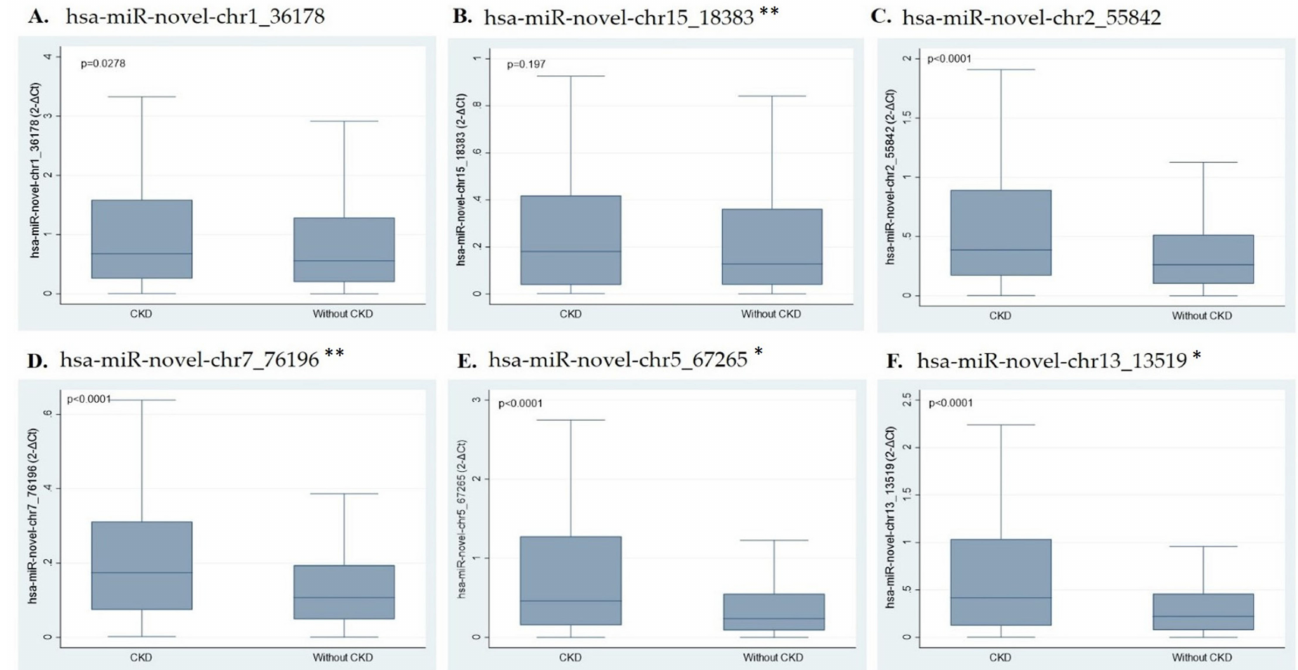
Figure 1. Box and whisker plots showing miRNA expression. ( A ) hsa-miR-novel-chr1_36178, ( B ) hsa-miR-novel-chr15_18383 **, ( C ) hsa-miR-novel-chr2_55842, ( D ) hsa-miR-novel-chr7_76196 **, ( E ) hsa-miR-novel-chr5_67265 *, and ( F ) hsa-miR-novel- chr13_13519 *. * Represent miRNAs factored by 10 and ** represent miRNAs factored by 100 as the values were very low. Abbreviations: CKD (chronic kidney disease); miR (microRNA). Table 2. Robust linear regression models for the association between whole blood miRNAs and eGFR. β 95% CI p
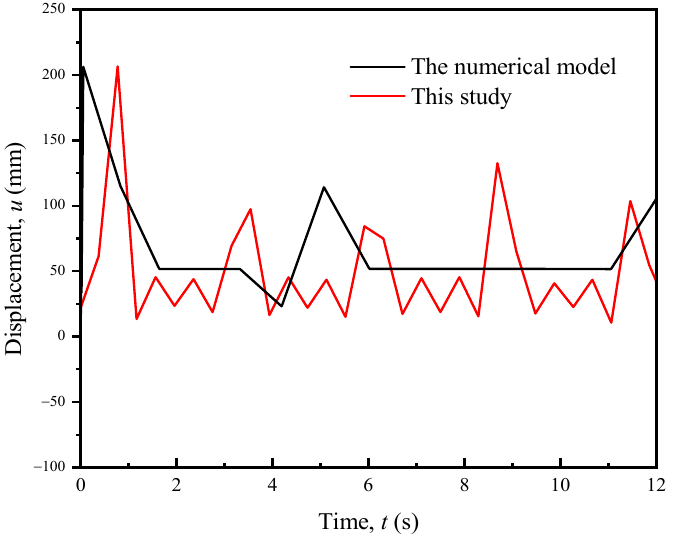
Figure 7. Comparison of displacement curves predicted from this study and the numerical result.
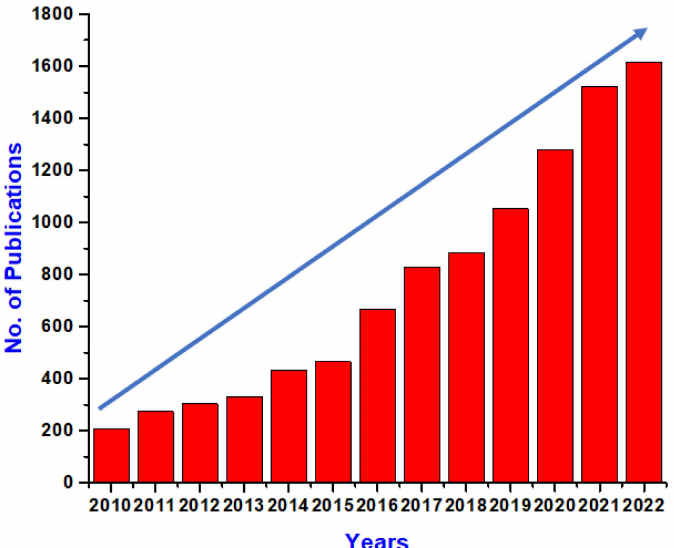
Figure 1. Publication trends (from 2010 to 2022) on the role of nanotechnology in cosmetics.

## Exercise aim
Output the data above exactly, excluding images.

## Expected answer
Figure 1. Box and whisker plots showing miRNA expression. ( A ) hsa-miR-novel-chr1_36178, ( B ) hsa-miR-novel-chr15_18383 **, ( C ) hsa-miR-novel-chr2_55842, ( D ) hsa-miR-novel-chr7_76196 **, ( E ) hsa-miR-novel-chr5_67265 *, and ( F ) hsa-miR-novel- chr13_13519 *. * Represent miRNAs factored by 10 and ** represent miRNAs factored by 100 as the values were very low. Abbreviations: CKD (chronic kidney disease); miR (microRNA). Table 2. Robust linear regression models for the association between whole blood miRNAs and eGFR. β 95% CI p
Figure 7. Comparison of displacement curves predicted from this study and the numerical result.
Figure 1. Publication trends (from 2010 to 2022) on the role of nanotechnology in cosmetics.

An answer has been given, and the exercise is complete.